Fragende und umherirrende Töne des Bläserquintetts leiten über zu Tagebuchaufzeichnungen von Primo Levi, der sich fragte, ob die Generation der 1980er-Jahre nicht eher mit der atomaren Bedrohung, Arbeitslosigkeit oder den Herausforderungen der modernen Technik beschäftigt sei als mit dem, was ihre Großväter im NS-Staat angerichtet haben.
Indes reißt die Serie von Morden und Anschlägen durch Rechtsextreme nicht ab, die sich im wiedervereinten Deutschland vor allem gegen Ausländer richten: Amadeu Antonio, ein Junge aus Angola, wurde 1990 in Eberswalde von Rassisten getötet, zwei Jahre später kommt es in Rostock nach fremdenfeindliche Übergriffe auf die Aufnahmestelle für Asylbewerber und ein Wohnheim für Vietnamesen zu Straßenschlachten zwischen Rechtsradikalen und der Polizei.
Angriffe aus Sinti und Roma
Sinti und Roma werden attackiert, Molotowcocktails in Wohnungen türkischer Familien geworfen, der Kasseler Regierungspräsident Walter Lübcke wird ermordet - Kni?ka und das Ensemble Opus 45 lassen die Gewalttaten von Neonazis bis zu Beginn des 21. Jahrhunderts Revue passieren und schließlich eine Frau zu Wort kommen, die mehr als 18 Jahre in einer Neonazi-Familie aufgewachsen ist und für die Hass und Brutalität zur Normalität gehörten.
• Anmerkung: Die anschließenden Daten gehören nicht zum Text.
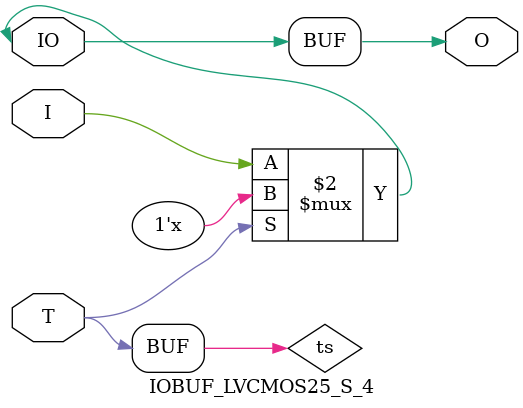
<source format=v>

/*

FUNCTION	: INPUT TRI-STATE OUTPUT BUFFER

*/

`celldefine
`timescale  100 ps / 10 ps

module IOBUF_LVCMOS25_S_4 (O, IO, I, T);

    output O;

    inout  IO;

    input  I, T;

    or O1 (ts, 1'b0, T);
    bufif0 T1 (IO, I, ts);

    buf B1 (O, IO);

endmodule

</source>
Das Erscheinungsbild junger Rechtsradikaler habe sich gewandelt, so Roman Kni?ka: Im Gegensatz zu den früheren Gestalten mit Glatze und Springerstiefeln würden sie heute sehr divers auftreten und seien etwa mit Kapuzenpullovern oder Hip-Hop-Kleidung nicht mehr von normalen Jugendlichen zu unterscheiden. „Damit wird es jungen Menschen auch leichter gemacht, die Schwelle zu Neonazis zu überschreiten." Zudem biete das Internet die Möglichkeit, Hassparolen in eine breite Öffentlichkeit zu tragen. „Doch die Verrohung macht auch vor der Politik nicht Halt, wenn zum Beispiel der deutsche Nationalsozialismus als Fliegenschiss der Geschichte bezeichnet wird“, sagt er abschließend und erntet mit seinem Ensemble vom zahlreich erschienenen Publikum lange anhaltenden Applaus.